─── SUPPLIED MATERIAL

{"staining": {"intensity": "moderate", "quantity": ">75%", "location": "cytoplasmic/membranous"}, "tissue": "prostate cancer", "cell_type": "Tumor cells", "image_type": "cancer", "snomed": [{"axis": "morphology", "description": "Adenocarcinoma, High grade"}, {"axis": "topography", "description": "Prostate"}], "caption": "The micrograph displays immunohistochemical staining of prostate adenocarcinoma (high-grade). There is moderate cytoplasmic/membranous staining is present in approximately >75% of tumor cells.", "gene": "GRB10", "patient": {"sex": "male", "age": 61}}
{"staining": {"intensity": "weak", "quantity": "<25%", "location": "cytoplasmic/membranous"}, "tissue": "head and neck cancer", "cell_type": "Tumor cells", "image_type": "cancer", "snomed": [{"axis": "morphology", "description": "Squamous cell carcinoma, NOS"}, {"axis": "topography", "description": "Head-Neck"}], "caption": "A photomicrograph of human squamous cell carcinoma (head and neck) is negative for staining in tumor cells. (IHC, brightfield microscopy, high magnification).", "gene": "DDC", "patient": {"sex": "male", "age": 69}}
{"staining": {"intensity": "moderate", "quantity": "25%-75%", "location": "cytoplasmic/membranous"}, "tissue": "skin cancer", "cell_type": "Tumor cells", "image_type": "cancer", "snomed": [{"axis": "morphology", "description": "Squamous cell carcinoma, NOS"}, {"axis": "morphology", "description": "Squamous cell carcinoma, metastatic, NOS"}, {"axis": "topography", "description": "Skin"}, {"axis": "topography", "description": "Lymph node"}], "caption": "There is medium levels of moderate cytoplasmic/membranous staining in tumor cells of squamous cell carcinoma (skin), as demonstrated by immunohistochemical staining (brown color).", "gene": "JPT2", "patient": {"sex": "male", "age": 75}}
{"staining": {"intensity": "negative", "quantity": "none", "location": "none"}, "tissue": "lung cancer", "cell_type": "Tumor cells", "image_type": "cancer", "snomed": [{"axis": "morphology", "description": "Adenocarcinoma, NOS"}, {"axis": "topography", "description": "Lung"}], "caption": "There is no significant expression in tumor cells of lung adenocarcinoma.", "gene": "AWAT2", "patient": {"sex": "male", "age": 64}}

──────

WORK ORDER: The expected answer is the complete material, restated exactly.

EXPECTED ANSWER:
{"staining": {"intensity": "moderate", "quantity": ">75%", "location": "cytoplasmic/membranous"}, "tissue": "prostate cancer", "cell_type": "Tumor cells", "image_type": "cancer", "snomed": [{"axis": "morphology", "description": "Adenocarcinoma, High grade"}, {"axis": "topography", "description": "Prostate"}], "caption": "The micrograph displays immunohistochemical staining of prostate adenocarcinoma (high-grade). There is moderate cytoplasmic/membranous staining is present in approximately >75% of tumor cells.", "gene": "GRB10", "patient": {"sex": "male", "age": 61}}
{"staining": {"intensity": "weak", "quantity": "<25%", "location": "cytoplasmic/membranous"}, "tissue": "head and neck cancer", "cell_type": "Tumor cells", "image_type": "cancer", "snomed": [{"axis": "morphology", "description": "Squamous cell carcinoma, NOS"}, {"axis": "topography", "description": "Head-Neck"}], "caption": "A photomicrograph of human squamous cell carcinoma (head and neck) is negative for staining in tumor cells. (IHC, brightfield microscopy, high magnification).", "gene": "DDC", "patient": {"sex": "male", "age": 69}}
{"staining": {"intensity": "moderate", "quantity": "25%-75%", "location": "cytoplasmic/membranous"}, "tissue": "skin cancer", "cell_type": "Tumor cells", "image_type": "cancer", "snomed": [{"axis": "morphology", "description": "Squamous cell carcinoma, NOS"}, {"axis": "morphology", "description": "Squamous cell carcinoma, metastatic, NOS"}, {"axis": "topography", "description": "Skin"}, {"axis": "topography", "description": "Lymph node"}], "caption": "There is medium levels of moderate cytoplasmic/membranous staining in tumor cells of squamous cell carcinoma (skin), as demonstrated by immunohistochemical staining (brown color).", "gene": "JPT2", "patient": {"sex": "male", "age": 75}}
{"staining": {"intensity": "negative", "quantity": "none", "location": "none"}, "tissue": "lung cancer", "cell_type": "Tumor cells", "image_type": "cancer", "snomed": [{"axis": "morphology", "description": "Adenocarcinoma, NOS"}, {"axis": "topography", "description": "Lung"}], "caption": "There is no significant expression in tumor cells of lung adenocarcinoma.", "gene": "AWAT2", "patient": {"sex": "male", "age": 64}}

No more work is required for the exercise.